Concerns grow over stewarding consistency

McLaren's Jake Hughes received a five-second time penalty in the second race of last weekend's inaugural Misano E-Prix.

To news overview © Alastair Staley / Formula E

Jake Hughes has become the latest driver to question the consistency of the FIA stewarding in Formula E, following last weekend's inaugural Misano E-Prix double-header.

The level of stewarding has been a substantial talking point across the seven completed rounds this season, with some drivers feeling that similar incidents are resulting in different outcomes by the FIA.

Jean-Eric Vergne and Mitch Evans were just two of the drivers to speak out against the stewards in Misano. Vergne received a five-second time penalty for "causing a collision" with Nick Cassidy.

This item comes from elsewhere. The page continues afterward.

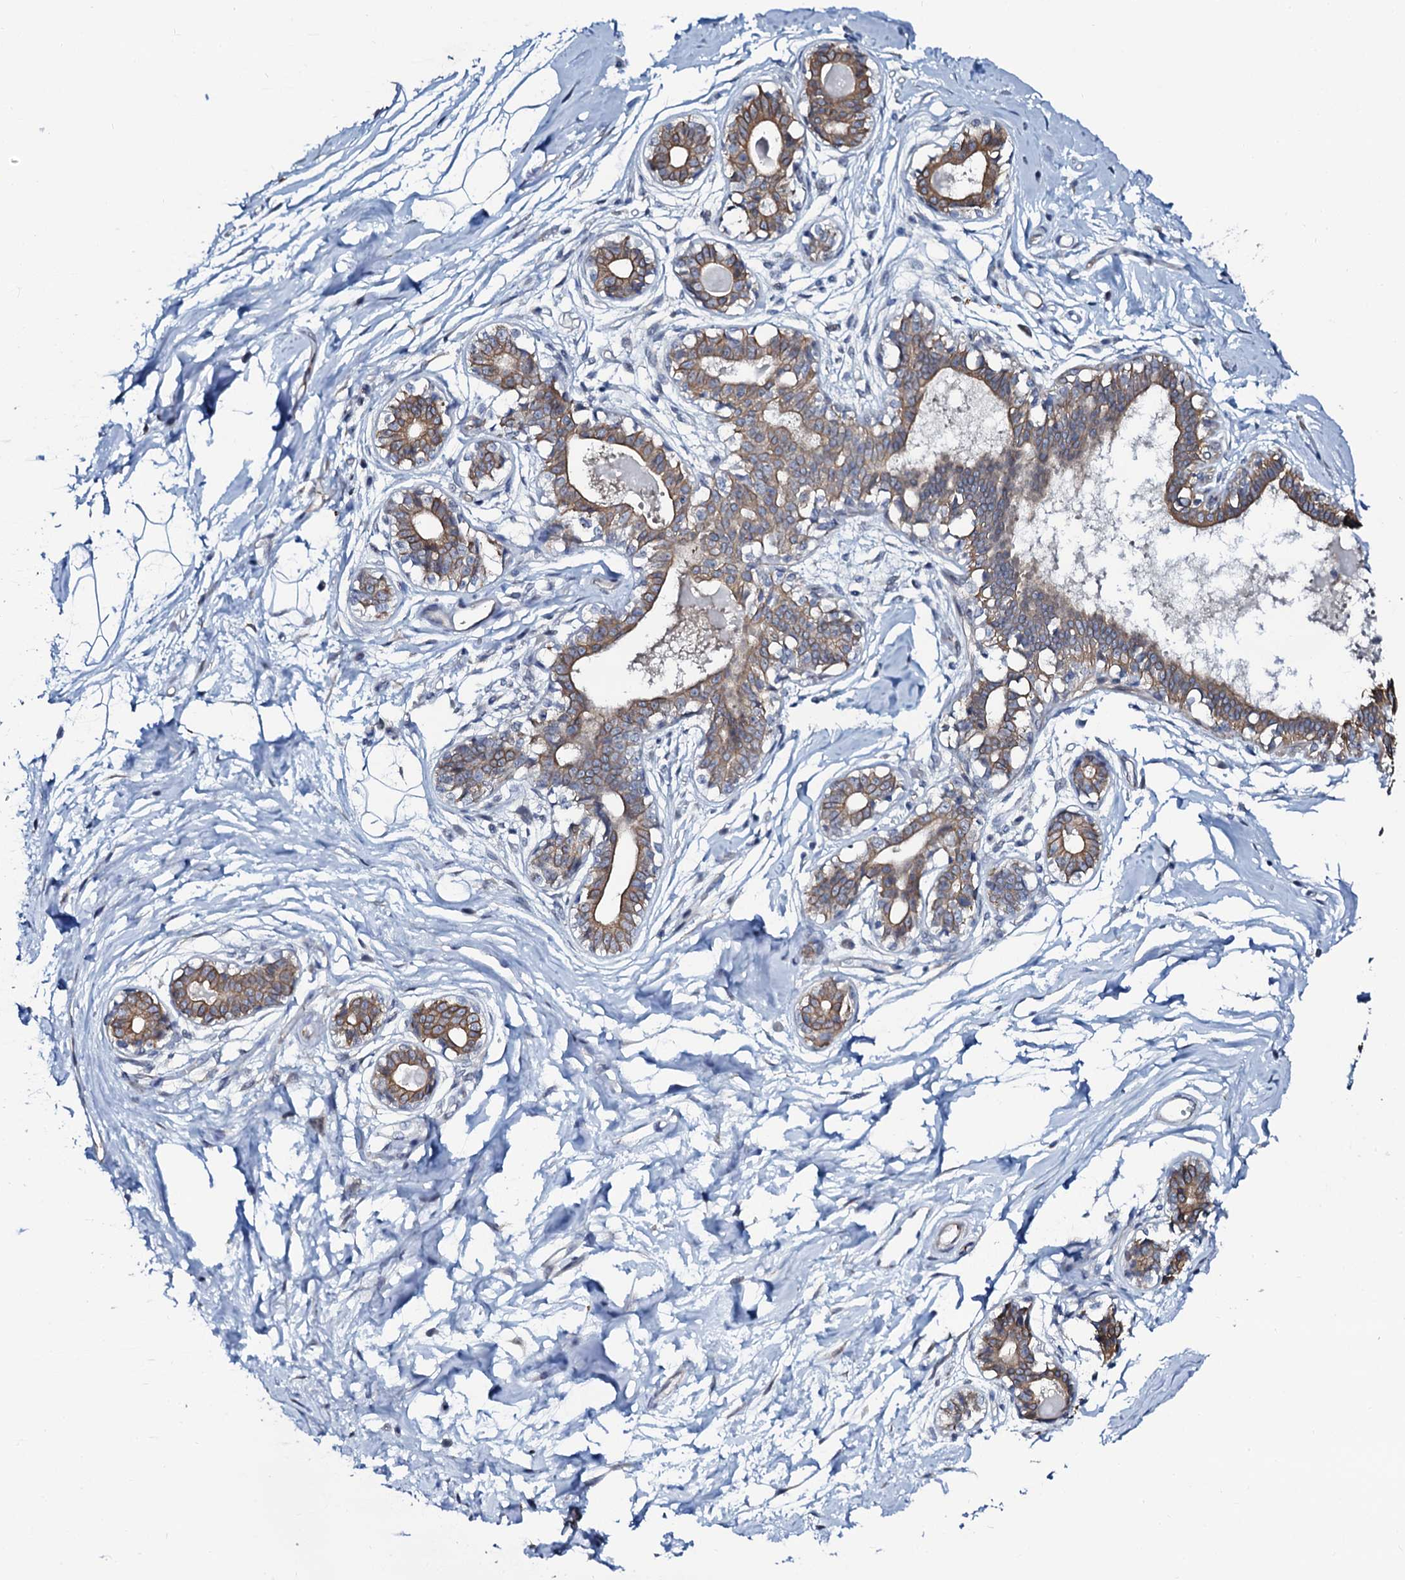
{"staining": {"intensity": "negative", "quantity": "none", "location": "none"}, "tissue": "breast", "cell_type": "Adipocytes", "image_type": "normal", "snomed": [{"axis": "morphology", "description": "Normal tissue, NOS"}, {"axis": "topography", "description": "Breast"}], "caption": "Immunohistochemistry of unremarkable breast demonstrates no positivity in adipocytes. (DAB (3,3'-diaminobenzidine) IHC visualized using brightfield microscopy, high magnification).", "gene": "C10orf88", "patient": {"sex": "female", "age": 45}}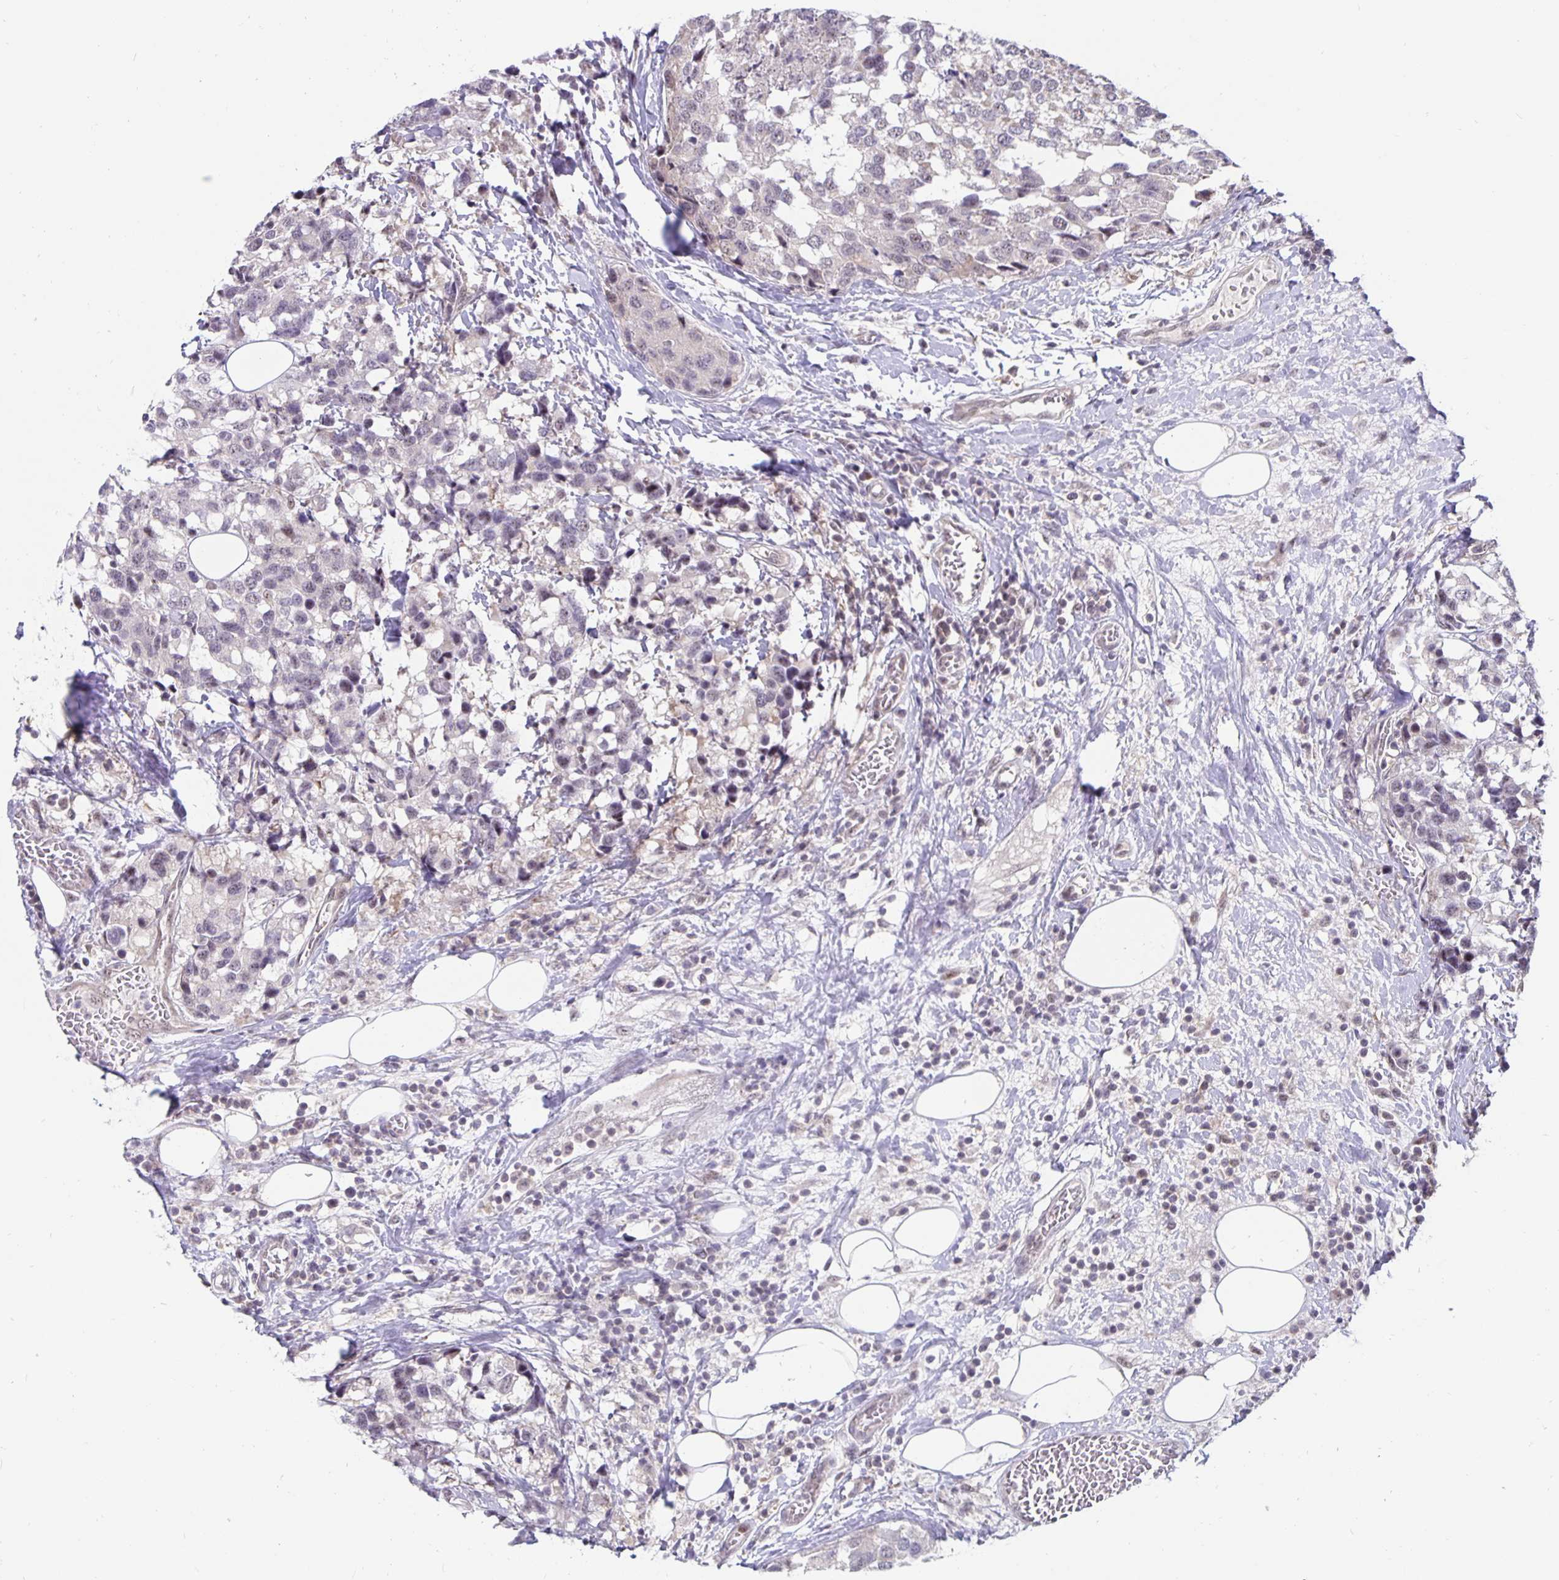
{"staining": {"intensity": "negative", "quantity": "none", "location": "none"}, "tissue": "breast cancer", "cell_type": "Tumor cells", "image_type": "cancer", "snomed": [{"axis": "morphology", "description": "Lobular carcinoma"}, {"axis": "topography", "description": "Breast"}], "caption": "IHC photomicrograph of neoplastic tissue: human breast cancer stained with DAB demonstrates no significant protein positivity in tumor cells.", "gene": "EXOC6B", "patient": {"sex": "female", "age": 59}}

The two-time Formula E champion – who recently spoke in support of Max Verstappen – was judged to have forced Cassidy into a wall, yet for a similar incident with Evans back in Diriyah, no investigation even took place.

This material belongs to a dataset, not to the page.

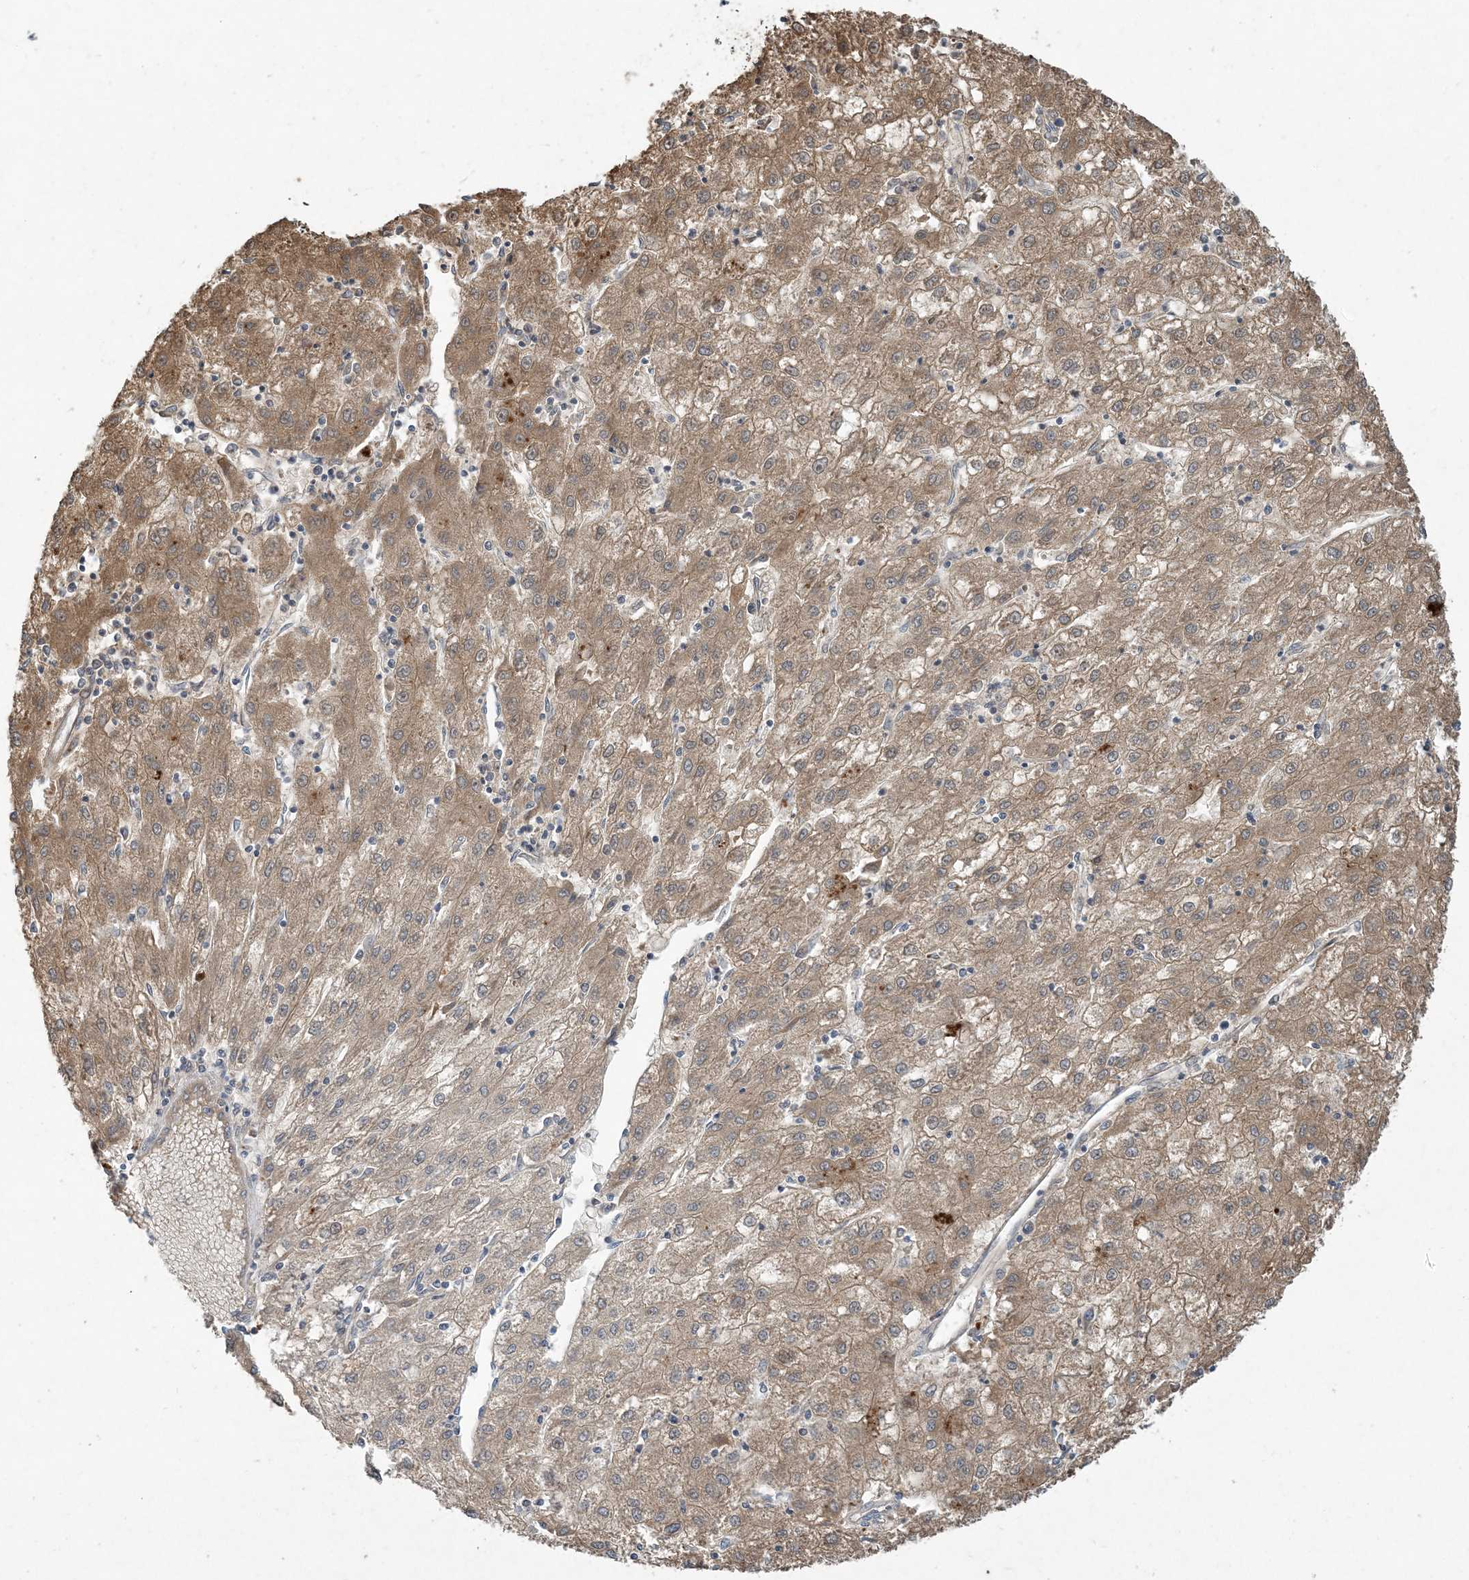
{"staining": {"intensity": "moderate", "quantity": ">75%", "location": "cytoplasmic/membranous"}, "tissue": "liver cancer", "cell_type": "Tumor cells", "image_type": "cancer", "snomed": [{"axis": "morphology", "description": "Carcinoma, Hepatocellular, NOS"}, {"axis": "topography", "description": "Liver"}], "caption": "A high-resolution histopathology image shows immunohistochemistry (IHC) staining of liver cancer, which displays moderate cytoplasmic/membranous staining in about >75% of tumor cells. (IHC, brightfield microscopy, high magnification).", "gene": "LTN1", "patient": {"sex": "male", "age": 72}}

Vergne labelled his penalty last Saturday as the "most unfair" in his motorsport career, whereas Evans criticised the amount of dangerous driving which went unpunished.

Drivers have questioned the consistency of the stewards at every round this season, with Hughes becoming the latest addition.

The McLaren star received a five-second time penalty last Sunday, with the FIA stating Hughes "did not respect the track limits and gained an advantage overtaking car 7 by going off track".

Car 7 is Maserati's Maximilian Günther, who was on Hughes' inside at the one-line Turn 8 & 9 chicane. Hughes was forced to skip the chicane and go through the gravel, something several drivers did during the weekend.

Hughes felt that he was forced off the circuit as he would have crashed if he turned in to the chicane. Skipping the chicane was the British driver's option to avoid contact or a heavy accident; however, he understands why it was investigated.

Like several other drivers though, his concern is that there are occasions where forcing the contact is the better option, as it is possible to get away with not being penalised.

Getting away with contact

"I mean, for trying not to look biased, because, of course, I'm going to be, I can understand why it's investigated," Hughes told RacingNews365, when asked if he agreed with the investigation.

"I wouldn't say that it shouldn't be investigated. My side of things, I would say, I was ahead before braking with a car that was de-rating, and he [Günther] released the brake to try to regain the position back on the inside.

"And I'm forced to have a decision to make, which was either turn in and potentially crash, which looked like that was on the cards, or release the brake and cut through this chicane.

"So I would class this as underneath the brackets of forcing someone off-track, even if the contact doesn't exist.

"It's one of those things, it feels like sometimes if you get contact then you get away with it, if that makes sense? "But it's not always what you want, because you risk getting damaged."